Moritz Lewitt

Personal information
- Born: Moritz Lewitt August 12, 1863 Posen, Kingdom of Prussia (now Poznań, Poland)
- Died: April 1, 1936 (aged 72) Berlin, Germany

Chess career
- Country: Germany

= Moritz Lewitt =

German chess player (1863–1936)

Moritz Lewitt (12 August 1863 – 1 April 1936) was a German chess master.

Born in Poznań, Kingdom of Prussia, he lived in Berlin, and was the longtime president of the oldest German Chess Club, the Berliner Schachgesellschaft von 1827. When he was reelected in 1904, the club was also the largest in Germany, with over 150 members.
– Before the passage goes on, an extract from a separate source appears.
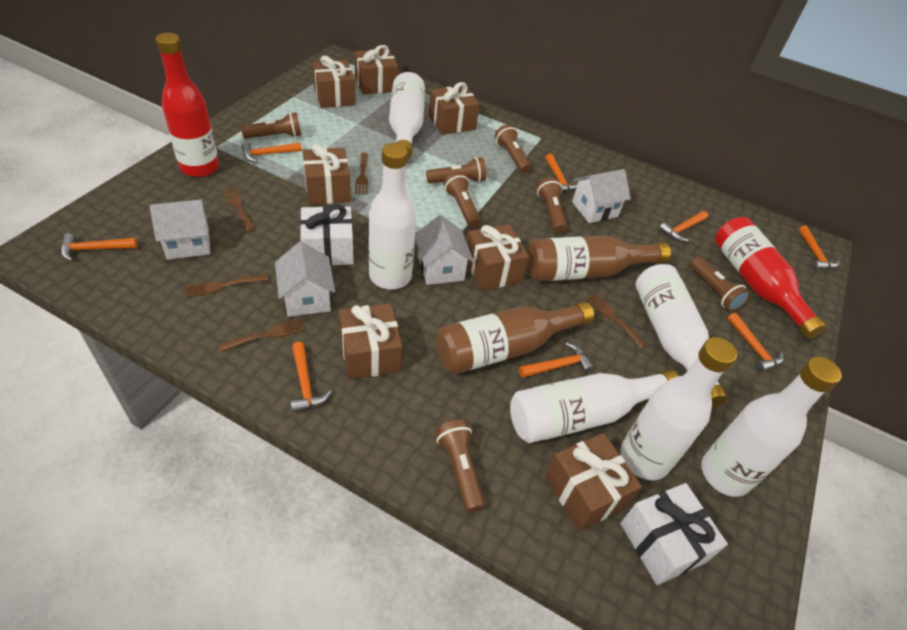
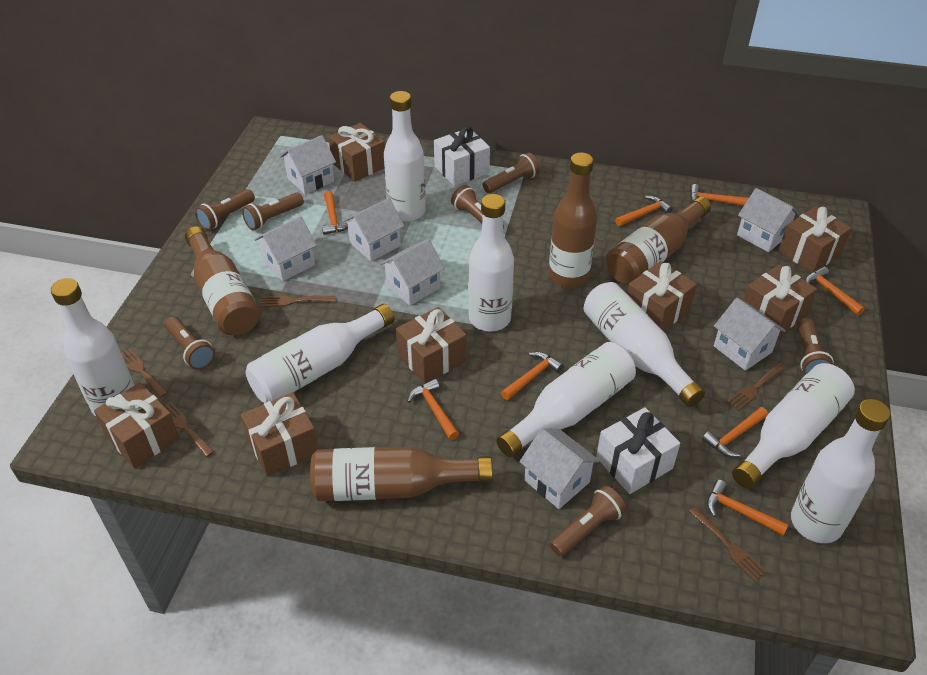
brown bottle: [436,302,594,374] [527,236,671,281] = 2 -> [185,226,260,335] [310,447,493,501] [549,153,597,288] [606,196,711,285] = 4
red bottle: [155,33,219,177] [715,217,827,339] = 2 -> none = 0
white bottle: [369,143,416,290] [389,72,425,159] [510,370,679,443] [620,337,737,480] [635,264,728,408] [701,356,842,497] = 6 -> [51,278,134,416] [246,304,395,403] [384,91,426,222] [468,194,514,332] [497,342,636,457] [584,282,705,407] [732,363,855,489] [791,399,890,543] = 8
white house: [150,199,211,260] [275,242,335,317] [415,215,474,285] [572,169,631,223] = 4 -> [254,216,317,281] [280,135,336,194] [343,198,404,261] [380,239,445,306] [519,428,600,509] [714,298,786,371] [737,188,800,252] = 7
Dr. Lewitt played in many tournaments in Berlin and elsewhere. He took 9th at Berlin 1891 (Horatio Caro won), took 4th at Dresden 1892 (the 7th DSB Congress, Hauptturnier A, Paul Lipke won), took 3rd at Kiel 1893 (the 8th DSB–Congress, Hauptturnier A, Hugo Süchting won), tied for 7-8th at Berlin 1893 (Simon Alapin won), tied for 3rd-5th at Leipzig 1894 (the 9th DSB–Congress, Hauptturnier A, Norman van Lennep won).

He took 2nd, behind Caro, and tied for 5-6th (Theodor von Scheve won), both in Berlin in 1894; took 13th at Munich 1900 (the 12th DSB–Congress, Hauptturnier A, Rudolf Swiderski won), shared 2nd, behind Ossip Bernstein, at Berlin 1902; tied for 3rd-4t at Coburg 1904 (the 12th DSB–Congress, Hauptturnier B, Hans Fahrni won). Lewitt won ahead of Rudolf Spielmann at Berlin 1904, shared 1st with Caro in the Berlin Championship in 1905 but lost a play-off match to him (+3 –4 =5), and tied for 7-8th at Berlin 1913 (Erich Cohn won).